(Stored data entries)
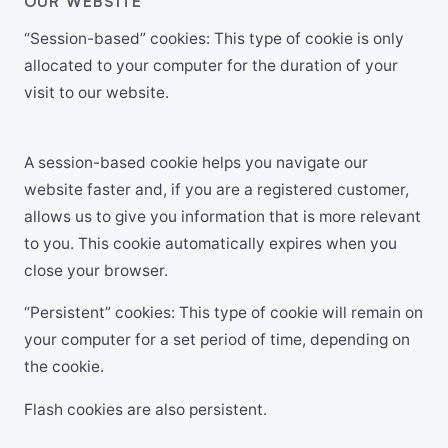
OUR WEBSITE
“Session-based” cookies: This type of cookie is only
allocated to your computer for the duration of your
visit to our website.
A session-based cookie helps you navigate our
website faster and, if you are a registered customer,
allows us to give you information that is more relevant
to you. This cookie automatically expires when you
close your browser.
“Persistent” cookies: This type of cookie will remain on
your computer for a set period of time, depending on
the cookie.
Flash cookies are also persistent.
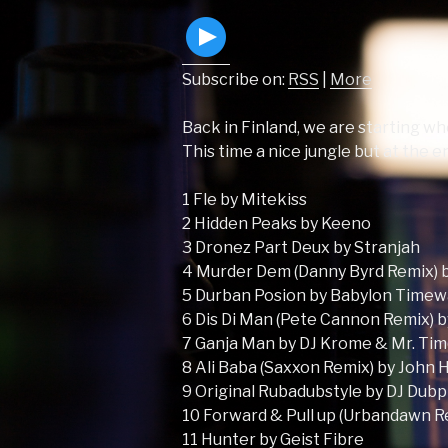
Subscribe on:
RSS
|
More
Back in Finland, we are starting whe
This time a nice jungle but at the 
1 Fle by Mitekiss
2 Hidden Peaks by Keeno
3 Dronez Part Deux by Stranjah
4 Murder Dem (Danny Byrd Remix) 
5 Durban Posion by Babylon Time
6 Dis Di Man (Pete Cannon Remix) 
7 Ganja Man by DJ Krome & Mr. Ti
8 Ali Baba (Saxxon Remix) by John 
9 Original Rubadubstyle by DJ Dubp
10 Forward & Pull up (Urbandawn 
11 Hunter by Geist Fibre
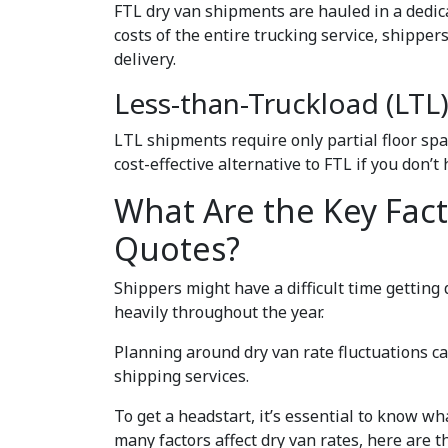
FTL dry van shipments are hauled in a dedic
costs of the entire trucking service, shippe
delivery.
Less-than-Truckload (LTL
LTL shipments require only partial floor spac
cost-effective alternative to FTL if you don’t
What Are the Key Fac
Quotes?
Shippers might have a difficult time getting 
heavily throughout the year.
Planning around dry van rate fluctuations c
shipping services.
To get a headstart, it’s essential to know wh
many factors affect dry van rates, here are t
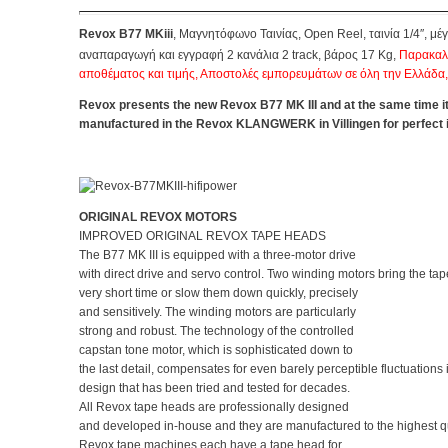
Revox B77 MKiii
, Μαγνητόφωνο Ταινίας, Open Reel,
ταινία 1/4″, μ
αναπαραγωγή και εγγραφή 2 κανάλια 2 track, βάρος 17 Kg,
Παρακαλ
αποθέματος και τιμής, Αποστολές εμπορευμάτων σε όλη την Ελλάδα
Revox presents the new Revox B77 MK III and at the same time i
manufactured in the Revox KLANGWERK in Villingen for perfect i
ORIGINAL REVOX MOTORS
IMPROVED ORIGINAL REVOX TAPE HEADS
The B77 MK III is equipped with a three-motor drive
with direct drive and servo control. Two winding motors bring the tap
very short time or slow them down quickly, precisely
and sensitively. The winding motors are particularly
strong and robust. The technology of the controlled
capstan tone motor, which is sophisticated down to
the last detail, compensates for even barely perceptible fluctuations
design that has been tried and tested for decades.
All Revox tape heads are professionally designed
and developed in-house and they are manufactured to the highest q
Revox tape machines each have a tape head for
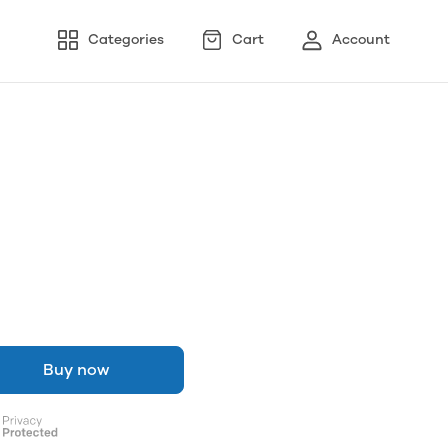
Categories
Cart
Account
Buy now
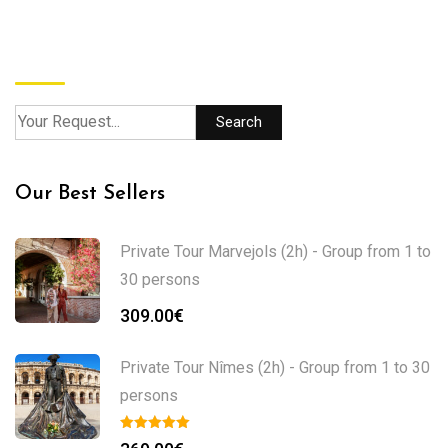
Search
Search
Our Best Sellers
Private Tour Marvejols (2h) - Group from 1 to
30 persons
309.00
€
Private Tour Nîmes (2h) - Group from 1 to 30
persons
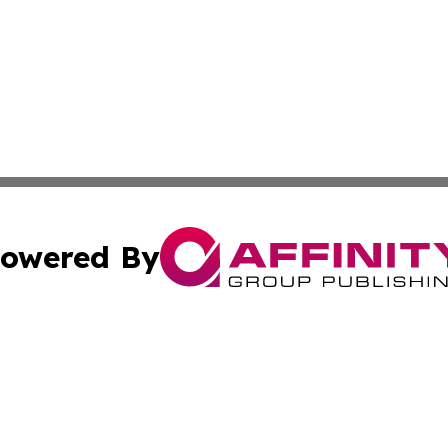
owered By
ubmit Press Release
Terms & Conditions
Copyright/DMCA
. dba Affinity Group Publishing & Florida Small Business 
Cookie Settings / Your Privacy Choices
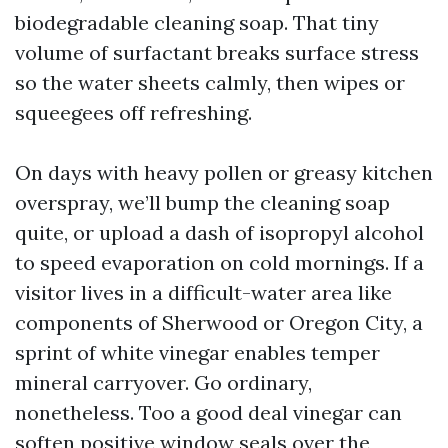
biodegradable cleaning soap. That tiny
volume of surfactant breaks surface stress
so the water sheets calmly, then wipes or
squeegees off refreshing.
On days with heavy pollen or greasy kitchen
overspray, we’ll bump the cleaning soap
quite, or upload a dash of isopropyl alcohol
to speed evaporation on cold mornings. If a
visitor lives in a difficult-water area like
components of Sherwood or Oregon City, a
sprint of white vinegar enables temper
mineral carryover. Go ordinary,
nonetheless. Too a good deal vinegar can
soften positive window seals over the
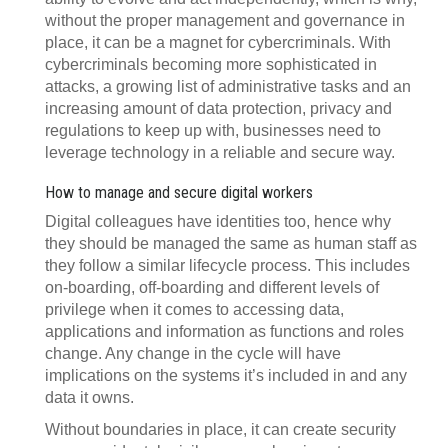
without the proper management and governance in
place, it can be a magnet for cybercriminals. With
cybercriminals becoming more sophisticated in
attacks, a growing list of administrative tasks and an
increasing amount of data protection, privacy and
regulations to keep up with, businesses need to
leverage technology in a reliable and secure way.
How to manage and secure digital workers
Digital colleagues have identities too, hence why
they should be managed the same as human staff as
they follow a similar lifecycle process. This includes
on-boarding, off-boarding and different levels of
privilege when it comes to accessing data,
applications and information as functions and roles
change. Any change in the cycle will have
implications on the systems it’s included in and any
data it owns.
Without boundaries in place, it can create security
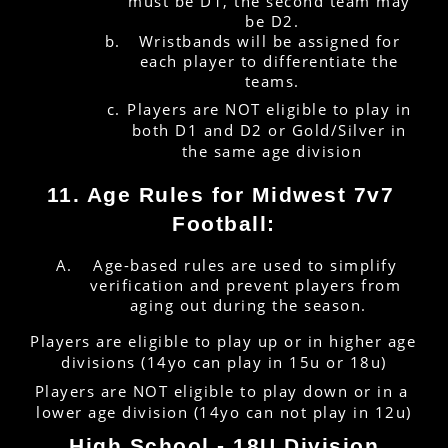
must be D1, the second team may 
be D2.
Wristbands will be assigned for 
each player to differentiate the 
teams.
Players are NOT eligible to play in 
both D1 and D2 or Gold/Silver in 
the same age division
11. Age Rules for Midwest 7v7 
Football:
Age-based rules are used to simplify 
verification and prevent players from 
aging out during the season.
Players are eligible to play up or in higher age 
divisions (14yo can play in 15u or 18u)
Players are NOT eligible to play down or in a 
lower age division (14yo can not play in 12u)
High School - 18U Division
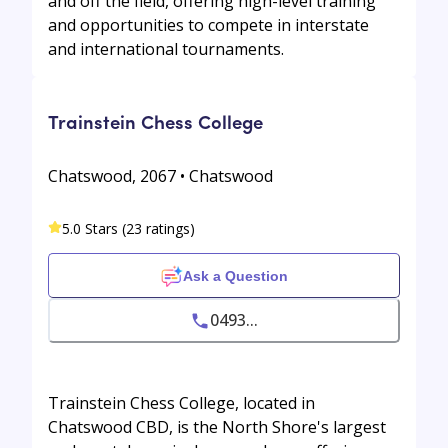
and off the field, offering high-level training
and opportunities to compete in interstate
and international tournaments.
Trainstein Chess College
Chatswood, 2067 • Chatswood
5.0 Stars (23 ratings)
Ask a Question
0493...
Trainstein Chess College, located in
Chatswood CBD, is the North Shore's largest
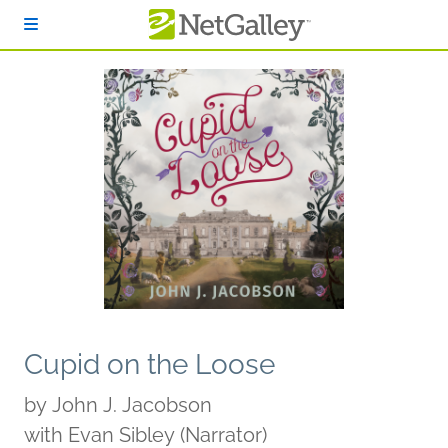
Skip to main content
Cupid on the Loose
by
John J. Jacobson
with Evan Sibley (Narrator)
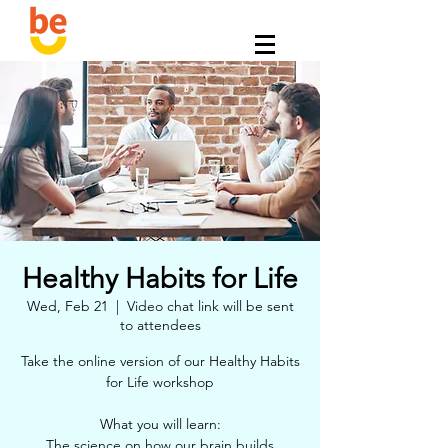
Healthy Habits for Life
Wed, Feb 21
  |  
Video chat link will be sent
to attendees
Take the online version of our Healthy Habits
for Life workshop
What you will learn:
The science on how our brain builds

EXERCISE INSTRUCTIONS: Format all of the lines above as a numbered list, skipping any blank lines. Leave the pictures out of the answer.

SOLUTION FOR THIS EXERCISE:
1. OUR WEBSITE
2. “Session-based” cookies: This type of cookie is only
3. allocated to your computer for the duration of your
4. visit to our website.
5. A session-based cookie helps you navigate our
6. website faster and, if you are a registered customer,
7. allows us to give you information that is more relevant
8. to you. This cookie automatically expires when you
9. close your browser.
10. “Persistent” cookies: This type of cookie will remain on
11. your computer for a set period of time, depending on
12. the cookie.
13. Flash cookies are also persistent.
14. Subscribe on:
15. RSS
16. |
17. More
18. Back in Finland, we are starting whe
19. This time a nice jungle but at the 
20. 1 Fle by Mitekiss
21. 2 Hidden Peaks by Keeno
22. 3 Dronez Part Deux by Stranjah
23. 4 Murder Dem (Danny Byrd Remix) 
24. 5 Durban Posion by Babylon Time
25. 6 Dis Di Man (Pete Cannon Remix) 
26. 7 Ganja Man by DJ Krome & Mr. Ti
27. 8 Ali Baba (Saxxon Remix) by John 
28. 9 Original Rubadubstyle by DJ Dubp
29. 10 Forward & Pull up (Urbandawn 
30. 11 Hunter by Geist Fibre
31. FTL dry van shipments are hauled in a dedic
32. costs of the entire trucking service, shippe
33. delivery.
34. Less-than-Truckload (LTL
35. LTL shipments require only partial floor spac
36. cost-effective alternative to FTL if you don’t
37. What Are the Key Fac
38. Quotes?
39. Shippers might have a difficult time getting 
40. heavily throughout the year.
41. Planning around dry van rate fluctuations c
42. shipping services.
43. To get a headstart, it’s essential to know wh
44. many factors affect dry van rates, here are t
45. Revox B77 MKiii
46. , Μαγνητόφωνο Ταινίας, Open Reel,
47. ταινία 1/4″, μ
48. αναπαραγωγή και εγγραφή 2 κανάλια 2 track, βάρος 17 Kg,
49. Παρακαλ
50. αποθέματος και τιμής, Αποστολές εμπορευμάτων σε όλη την Ελλάδα
51. Revox presents the new Revox B77 MK III and at the same time i
52. manufactured in the Revox KLANGWERK in Villingen for perfect i
53. ORIGINAL REVOX MOTORS
54. IMPROVED ORIGINAL REVOX TAPE HEADS
55. The B77 MK III is equipped with a three-motor drive
56. with direct drive and servo control. Two winding motors bring the tap
57. very short time or slow them down quickly, precisely
58. and sensitively. The winding motors are particularly
59. strong and robust. The technology of the controlled
60. capstan tone motor, which is sophisticated down to
61. the last detail, compensates for even barely perceptible fluctuations
62. design that has been tried and tested for decades.
63. All Revox tape heads are professionally designed
64. and developed in-house and they are manufactured to the highest q
65. Revox tape machines each have a tape head for
66. Categories
67. Cart
68. Account
69. Buy now
70. Search
71. Search
72. Our Best Sellers
73. Private Tour Marvejols (2h) - Group from 1 to
74. 30 persons
75. 309.00
76. €
77. Private Tour Nîmes (2h) - Group from 1 to 30
78. persons
79. owered By
80. ubmit Press Release
81. Terms & Conditions
82. Copyright/DMCA
83. . dba Affinity Group Publishing & Florida Small Business 
84. Cookie Settings / Your Privacy Choices
85. biodegradable cleaning soap. That tiny
86. volume of surfactant breaks surface stress
87. so the water sheets calmly, then wipes or
88. squeegees off refreshing.
89. On days with heavy pollen or greasy kitchen
90. overspray, we’ll bump the cleaning soap
91. quite, or upload a dash of isopropyl alcohol
92. to speed evaporation on cold mornings. If a
93. visitor lives in a difficult-water area like
94. components of Sherwood or Oregon City, a
95. sprint of white vinegar enables temper
96. mineral carryover. Go ordinary,
97. nonetheless. Too a good deal vinegar can
98. soften positive window seals over the
99. without the proper management and governance in
100. place, it can be a magnet for cybercriminals. With
101. cybercriminals becoming more sophisticated in
102. attacks, a growing list of administrative tasks and an
103. increasing amount of data protection, privacy and
104. regulations to keep up with, businesses need to
105. leverage technology in a reliable and secure way.
106. How to manage and secure digital workers
107. Digital colleagues have identities too, hence why
108. they should be managed the same as human staff as
109. they follow a similar lifecycle process. This includes
110. on-boarding, off-boarding and different levels of
111. privilege when it comes to accessing data,
112. applications and information as functions and roles
113. change. Any change in the cycle will have
114. implications on the systems it’s included in and any
115. data it owns.
116. Without boundaries in place, it can create security
117. must be D1, the second team may 
118. be D2.
119. Wristbands will be assigned for 
120. each player to differentiate the 
121. teams.
122. Players are NOT eligible to play in 
123. both D1 and D2 or Gold/Silver in 
124. the same age division
125. 11. Age Rules for Midwest 7v7 
126. Football:
127. Age-based rules are used to simplify 
128. verification and prevent players from 
129. aging out during the season.
130. Players are eligible to play up or in higher age 
131. divisions (14yo can play in 15u or 18u)
132. Players are NOT eligible to play down or in a 
133. lower age division (14yo can not play in 12u)
134. High School - 18U Division
135. and off the field, offering high-level training
136. and opportunities to compete in interstate
137. and international tournaments.
138. Trainstein Chess College
139. Chatswood, 2067 • Chatswood
140. 5.0 Stars (23 ratings)
141. Ask a Question
142. 0493...
143. Trainstein Chess College, located in
144. Chatswood CBD, is the North Shore's largest
145. Skip to main content
146. Cupid on the Loose
147. by
148. John J. Jacobson
149. with Evan Sibley (Narrator)
150. Healthy Habits for Life
151. Wed, Feb 21
152.   |  
153. Video chat link will be sent
154. to attendees
155. Take the online version of our Healthy Habits
156. for Life workshop
157. What you will learn:
158. The science on how our brain builds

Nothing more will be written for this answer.